§ PROBLEM DESCRIPTION
Match on the string "Facebook" in the entries below and return every matching line.

[Collected data]
# # # #
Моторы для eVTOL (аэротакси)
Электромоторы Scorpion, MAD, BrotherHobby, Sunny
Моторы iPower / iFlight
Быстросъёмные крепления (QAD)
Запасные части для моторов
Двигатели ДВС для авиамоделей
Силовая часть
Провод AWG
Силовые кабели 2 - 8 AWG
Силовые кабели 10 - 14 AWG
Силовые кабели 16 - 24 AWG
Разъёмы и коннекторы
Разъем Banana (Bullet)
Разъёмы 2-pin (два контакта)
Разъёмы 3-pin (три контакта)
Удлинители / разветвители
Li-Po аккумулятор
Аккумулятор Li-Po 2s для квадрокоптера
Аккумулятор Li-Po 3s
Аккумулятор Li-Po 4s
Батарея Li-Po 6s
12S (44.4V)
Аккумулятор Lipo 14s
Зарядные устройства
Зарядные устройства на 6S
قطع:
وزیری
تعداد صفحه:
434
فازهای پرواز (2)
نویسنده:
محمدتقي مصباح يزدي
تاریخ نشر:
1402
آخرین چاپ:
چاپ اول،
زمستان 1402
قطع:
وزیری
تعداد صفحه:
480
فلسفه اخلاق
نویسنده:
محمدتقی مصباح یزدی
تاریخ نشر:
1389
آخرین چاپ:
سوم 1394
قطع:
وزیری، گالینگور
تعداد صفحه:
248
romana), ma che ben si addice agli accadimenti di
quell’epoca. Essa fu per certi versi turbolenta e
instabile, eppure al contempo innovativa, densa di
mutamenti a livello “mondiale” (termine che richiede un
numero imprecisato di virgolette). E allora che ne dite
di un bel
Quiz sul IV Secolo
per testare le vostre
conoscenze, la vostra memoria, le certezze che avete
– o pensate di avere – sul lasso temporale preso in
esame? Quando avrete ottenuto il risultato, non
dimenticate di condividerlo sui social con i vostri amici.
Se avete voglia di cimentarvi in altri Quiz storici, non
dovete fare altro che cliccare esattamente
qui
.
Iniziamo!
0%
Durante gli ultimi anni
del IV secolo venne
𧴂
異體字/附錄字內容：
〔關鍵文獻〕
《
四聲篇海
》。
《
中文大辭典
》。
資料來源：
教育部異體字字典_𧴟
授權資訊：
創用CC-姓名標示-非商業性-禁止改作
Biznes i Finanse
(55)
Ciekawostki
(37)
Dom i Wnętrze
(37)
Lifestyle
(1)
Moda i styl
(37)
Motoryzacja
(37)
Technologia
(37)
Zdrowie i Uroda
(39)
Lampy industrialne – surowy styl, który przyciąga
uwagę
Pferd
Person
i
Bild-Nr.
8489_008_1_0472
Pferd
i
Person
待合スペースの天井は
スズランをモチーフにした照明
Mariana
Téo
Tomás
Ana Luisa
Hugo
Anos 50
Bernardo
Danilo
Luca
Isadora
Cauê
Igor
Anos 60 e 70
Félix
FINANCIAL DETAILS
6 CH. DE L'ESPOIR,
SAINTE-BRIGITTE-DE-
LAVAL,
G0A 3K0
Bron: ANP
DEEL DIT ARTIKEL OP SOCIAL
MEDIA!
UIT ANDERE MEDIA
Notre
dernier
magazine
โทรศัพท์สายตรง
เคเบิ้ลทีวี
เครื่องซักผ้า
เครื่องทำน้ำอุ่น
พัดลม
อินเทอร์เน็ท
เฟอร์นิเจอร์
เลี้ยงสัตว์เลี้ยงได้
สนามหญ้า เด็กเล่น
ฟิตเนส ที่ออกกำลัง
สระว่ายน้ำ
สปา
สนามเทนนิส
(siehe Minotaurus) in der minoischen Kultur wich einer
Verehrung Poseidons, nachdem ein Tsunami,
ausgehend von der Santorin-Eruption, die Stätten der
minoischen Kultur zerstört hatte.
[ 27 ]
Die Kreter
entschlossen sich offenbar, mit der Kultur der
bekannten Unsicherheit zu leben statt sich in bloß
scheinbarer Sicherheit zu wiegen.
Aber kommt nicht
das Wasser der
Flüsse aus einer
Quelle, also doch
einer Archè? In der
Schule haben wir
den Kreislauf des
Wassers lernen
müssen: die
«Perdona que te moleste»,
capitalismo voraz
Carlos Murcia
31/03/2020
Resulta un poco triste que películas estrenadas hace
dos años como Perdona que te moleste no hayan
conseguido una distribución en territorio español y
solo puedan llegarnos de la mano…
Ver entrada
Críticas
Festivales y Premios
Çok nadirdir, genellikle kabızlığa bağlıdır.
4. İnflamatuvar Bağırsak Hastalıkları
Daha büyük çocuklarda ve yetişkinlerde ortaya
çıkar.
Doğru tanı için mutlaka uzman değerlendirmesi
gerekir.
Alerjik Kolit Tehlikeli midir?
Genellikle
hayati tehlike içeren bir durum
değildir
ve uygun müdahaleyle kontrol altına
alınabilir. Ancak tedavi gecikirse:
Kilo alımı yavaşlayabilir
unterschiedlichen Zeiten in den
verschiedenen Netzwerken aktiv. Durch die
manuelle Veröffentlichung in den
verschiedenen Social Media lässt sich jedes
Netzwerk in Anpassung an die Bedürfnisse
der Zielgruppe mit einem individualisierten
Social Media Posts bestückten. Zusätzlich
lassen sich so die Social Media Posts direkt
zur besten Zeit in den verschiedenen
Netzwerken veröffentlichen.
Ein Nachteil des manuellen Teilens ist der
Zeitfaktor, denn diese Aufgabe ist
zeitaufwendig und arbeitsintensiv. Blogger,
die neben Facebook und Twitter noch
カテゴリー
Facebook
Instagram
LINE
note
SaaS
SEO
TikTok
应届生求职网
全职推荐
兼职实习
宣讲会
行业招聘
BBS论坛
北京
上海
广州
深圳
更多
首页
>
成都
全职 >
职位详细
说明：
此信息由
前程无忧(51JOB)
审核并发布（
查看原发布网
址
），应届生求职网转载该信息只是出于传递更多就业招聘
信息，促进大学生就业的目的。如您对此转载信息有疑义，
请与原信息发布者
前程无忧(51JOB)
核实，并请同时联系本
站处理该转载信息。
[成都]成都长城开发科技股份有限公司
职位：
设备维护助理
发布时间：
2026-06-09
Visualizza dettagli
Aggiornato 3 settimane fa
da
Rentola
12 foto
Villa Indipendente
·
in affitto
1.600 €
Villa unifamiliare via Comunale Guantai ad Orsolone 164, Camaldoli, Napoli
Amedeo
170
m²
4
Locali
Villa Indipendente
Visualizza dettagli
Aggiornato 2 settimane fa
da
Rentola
# # # #
§ OUTPUT
die neben Facebook und Twitter noch
Facebook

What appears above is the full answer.